**Document segment**
# Minimal rotational degrees of freedom needed in N-space

How many rotational matrices are needed in N-space to achieve an arbitrary attitude when allowed to be successively applied?

Each N by N rotation matrix will allow only a rotation in a plane, so only two dimensions may be selected for rotation at a time. What is a smallest set of these matrices which, when used in succession, can achieve any desired orientation in N space?

Assume an N dimensional hypercube with distinct features at every vertex is being rotated on a computer screen under control of $$m$$ sense switches. The idea is to minimize the number of switches without sacrificing the ability to orient the object, whose projection appears on the screen, in any desired attitude, eventually, by application of this minimal set of rotations.

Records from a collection
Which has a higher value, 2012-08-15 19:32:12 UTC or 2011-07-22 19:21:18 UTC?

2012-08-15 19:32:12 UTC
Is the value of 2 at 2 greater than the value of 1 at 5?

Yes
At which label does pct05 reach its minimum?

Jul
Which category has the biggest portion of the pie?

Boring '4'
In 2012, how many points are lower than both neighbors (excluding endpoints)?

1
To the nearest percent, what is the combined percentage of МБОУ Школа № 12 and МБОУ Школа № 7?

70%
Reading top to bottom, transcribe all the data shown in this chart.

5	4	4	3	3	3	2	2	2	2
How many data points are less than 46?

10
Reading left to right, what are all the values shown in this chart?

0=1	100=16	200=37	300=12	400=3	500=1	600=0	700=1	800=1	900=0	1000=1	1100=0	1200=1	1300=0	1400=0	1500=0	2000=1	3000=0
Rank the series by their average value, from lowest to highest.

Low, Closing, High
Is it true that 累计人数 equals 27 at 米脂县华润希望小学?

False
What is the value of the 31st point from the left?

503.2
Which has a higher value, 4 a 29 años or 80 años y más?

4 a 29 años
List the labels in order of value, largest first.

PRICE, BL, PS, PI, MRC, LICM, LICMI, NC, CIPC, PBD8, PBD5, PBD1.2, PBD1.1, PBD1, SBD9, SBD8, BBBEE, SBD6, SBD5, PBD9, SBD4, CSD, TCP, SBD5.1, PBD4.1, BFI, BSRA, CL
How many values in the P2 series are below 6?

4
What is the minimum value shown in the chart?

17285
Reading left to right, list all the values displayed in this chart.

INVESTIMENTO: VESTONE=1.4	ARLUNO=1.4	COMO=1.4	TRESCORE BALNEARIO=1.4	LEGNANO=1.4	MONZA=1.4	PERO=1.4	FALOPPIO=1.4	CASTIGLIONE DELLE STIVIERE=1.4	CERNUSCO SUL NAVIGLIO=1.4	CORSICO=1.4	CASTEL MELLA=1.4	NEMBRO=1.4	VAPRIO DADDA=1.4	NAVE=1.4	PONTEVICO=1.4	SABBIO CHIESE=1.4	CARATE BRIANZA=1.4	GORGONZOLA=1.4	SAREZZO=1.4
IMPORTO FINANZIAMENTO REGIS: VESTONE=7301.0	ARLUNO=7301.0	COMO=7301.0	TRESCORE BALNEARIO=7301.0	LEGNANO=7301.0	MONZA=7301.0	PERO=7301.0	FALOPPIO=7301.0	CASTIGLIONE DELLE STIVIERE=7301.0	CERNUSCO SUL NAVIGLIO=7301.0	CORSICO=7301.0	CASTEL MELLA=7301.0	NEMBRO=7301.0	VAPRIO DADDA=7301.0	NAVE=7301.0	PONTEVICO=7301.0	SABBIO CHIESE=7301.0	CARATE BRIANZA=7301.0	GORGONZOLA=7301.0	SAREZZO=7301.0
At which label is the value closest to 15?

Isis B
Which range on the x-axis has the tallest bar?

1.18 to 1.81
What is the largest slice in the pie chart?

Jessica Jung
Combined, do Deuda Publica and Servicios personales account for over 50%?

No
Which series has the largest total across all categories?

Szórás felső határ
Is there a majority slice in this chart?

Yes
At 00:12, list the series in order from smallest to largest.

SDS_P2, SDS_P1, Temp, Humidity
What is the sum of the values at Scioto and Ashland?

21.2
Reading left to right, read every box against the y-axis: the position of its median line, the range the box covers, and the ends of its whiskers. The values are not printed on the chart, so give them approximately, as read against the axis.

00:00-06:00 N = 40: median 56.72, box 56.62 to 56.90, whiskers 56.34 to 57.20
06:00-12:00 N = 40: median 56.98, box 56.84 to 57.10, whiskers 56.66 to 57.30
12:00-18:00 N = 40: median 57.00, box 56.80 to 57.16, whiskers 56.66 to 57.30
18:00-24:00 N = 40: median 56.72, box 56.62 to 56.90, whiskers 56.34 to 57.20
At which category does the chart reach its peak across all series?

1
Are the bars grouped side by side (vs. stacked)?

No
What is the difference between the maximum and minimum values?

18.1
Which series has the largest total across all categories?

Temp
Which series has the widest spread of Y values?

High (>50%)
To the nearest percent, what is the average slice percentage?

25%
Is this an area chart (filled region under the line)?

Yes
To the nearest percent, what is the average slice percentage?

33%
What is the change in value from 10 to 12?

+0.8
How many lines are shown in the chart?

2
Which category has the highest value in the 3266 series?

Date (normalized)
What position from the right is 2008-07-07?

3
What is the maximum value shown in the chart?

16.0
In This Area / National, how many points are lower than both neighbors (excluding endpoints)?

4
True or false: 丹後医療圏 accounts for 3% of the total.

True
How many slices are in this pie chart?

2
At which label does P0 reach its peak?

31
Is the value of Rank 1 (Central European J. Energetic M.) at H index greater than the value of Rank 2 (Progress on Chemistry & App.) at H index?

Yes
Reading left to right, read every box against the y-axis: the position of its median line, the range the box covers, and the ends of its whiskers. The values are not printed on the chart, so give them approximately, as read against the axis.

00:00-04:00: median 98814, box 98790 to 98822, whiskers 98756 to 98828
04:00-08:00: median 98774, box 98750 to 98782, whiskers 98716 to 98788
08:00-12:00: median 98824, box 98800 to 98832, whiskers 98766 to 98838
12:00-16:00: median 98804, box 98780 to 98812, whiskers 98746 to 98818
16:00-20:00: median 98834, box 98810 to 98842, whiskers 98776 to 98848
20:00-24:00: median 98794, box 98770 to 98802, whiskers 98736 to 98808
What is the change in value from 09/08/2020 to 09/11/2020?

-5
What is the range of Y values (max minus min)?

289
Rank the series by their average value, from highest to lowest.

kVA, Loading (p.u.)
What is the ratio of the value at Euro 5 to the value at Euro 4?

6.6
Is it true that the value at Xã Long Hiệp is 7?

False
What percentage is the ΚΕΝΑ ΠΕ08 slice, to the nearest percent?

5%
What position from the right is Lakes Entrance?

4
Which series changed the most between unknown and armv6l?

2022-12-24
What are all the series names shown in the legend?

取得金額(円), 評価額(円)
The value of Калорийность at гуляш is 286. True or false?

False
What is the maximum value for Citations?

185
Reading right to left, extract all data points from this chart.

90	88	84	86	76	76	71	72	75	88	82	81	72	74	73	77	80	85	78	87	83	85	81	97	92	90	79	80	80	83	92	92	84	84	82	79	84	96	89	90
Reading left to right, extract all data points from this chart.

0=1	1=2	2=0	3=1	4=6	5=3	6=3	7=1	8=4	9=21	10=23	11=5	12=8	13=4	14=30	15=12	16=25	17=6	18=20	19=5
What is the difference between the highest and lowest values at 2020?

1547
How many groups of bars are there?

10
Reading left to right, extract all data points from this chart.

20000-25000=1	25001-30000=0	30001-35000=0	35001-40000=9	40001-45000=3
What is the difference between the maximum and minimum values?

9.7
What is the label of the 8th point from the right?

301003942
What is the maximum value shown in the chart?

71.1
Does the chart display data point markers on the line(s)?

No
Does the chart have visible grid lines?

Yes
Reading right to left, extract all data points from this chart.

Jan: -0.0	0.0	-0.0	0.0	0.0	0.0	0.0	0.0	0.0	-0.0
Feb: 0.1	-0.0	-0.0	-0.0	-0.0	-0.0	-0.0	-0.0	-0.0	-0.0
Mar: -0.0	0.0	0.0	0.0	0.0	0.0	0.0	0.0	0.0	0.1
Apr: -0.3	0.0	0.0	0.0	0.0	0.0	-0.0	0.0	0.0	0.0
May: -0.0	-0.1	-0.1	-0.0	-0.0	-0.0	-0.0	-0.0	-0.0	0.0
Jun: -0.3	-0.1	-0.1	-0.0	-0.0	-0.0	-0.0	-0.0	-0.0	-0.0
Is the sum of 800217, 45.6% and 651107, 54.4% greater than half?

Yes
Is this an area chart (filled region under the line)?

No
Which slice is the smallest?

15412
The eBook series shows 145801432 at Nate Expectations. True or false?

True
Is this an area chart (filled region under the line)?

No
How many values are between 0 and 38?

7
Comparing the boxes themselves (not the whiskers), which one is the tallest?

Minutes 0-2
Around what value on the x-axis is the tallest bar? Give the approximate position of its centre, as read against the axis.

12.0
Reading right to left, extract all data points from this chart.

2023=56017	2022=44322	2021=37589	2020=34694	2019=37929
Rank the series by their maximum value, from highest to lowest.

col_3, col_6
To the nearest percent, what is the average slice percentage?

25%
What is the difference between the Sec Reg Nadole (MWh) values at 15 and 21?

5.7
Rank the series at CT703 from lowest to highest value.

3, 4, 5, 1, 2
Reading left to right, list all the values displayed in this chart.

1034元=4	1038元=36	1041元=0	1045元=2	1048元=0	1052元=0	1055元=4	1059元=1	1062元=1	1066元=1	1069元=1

**To do**
From the N-space rotation text, list each thing the wording (including the title) calls minimal, smallest, or to be minimized.

**Final answer**
- The rotational degrees of freedom needed in N-space
- The set of rotation matrices that, used in succession, can achieve any desired orientation in N space
- The number of switches
- The set of rotations applied to orient the object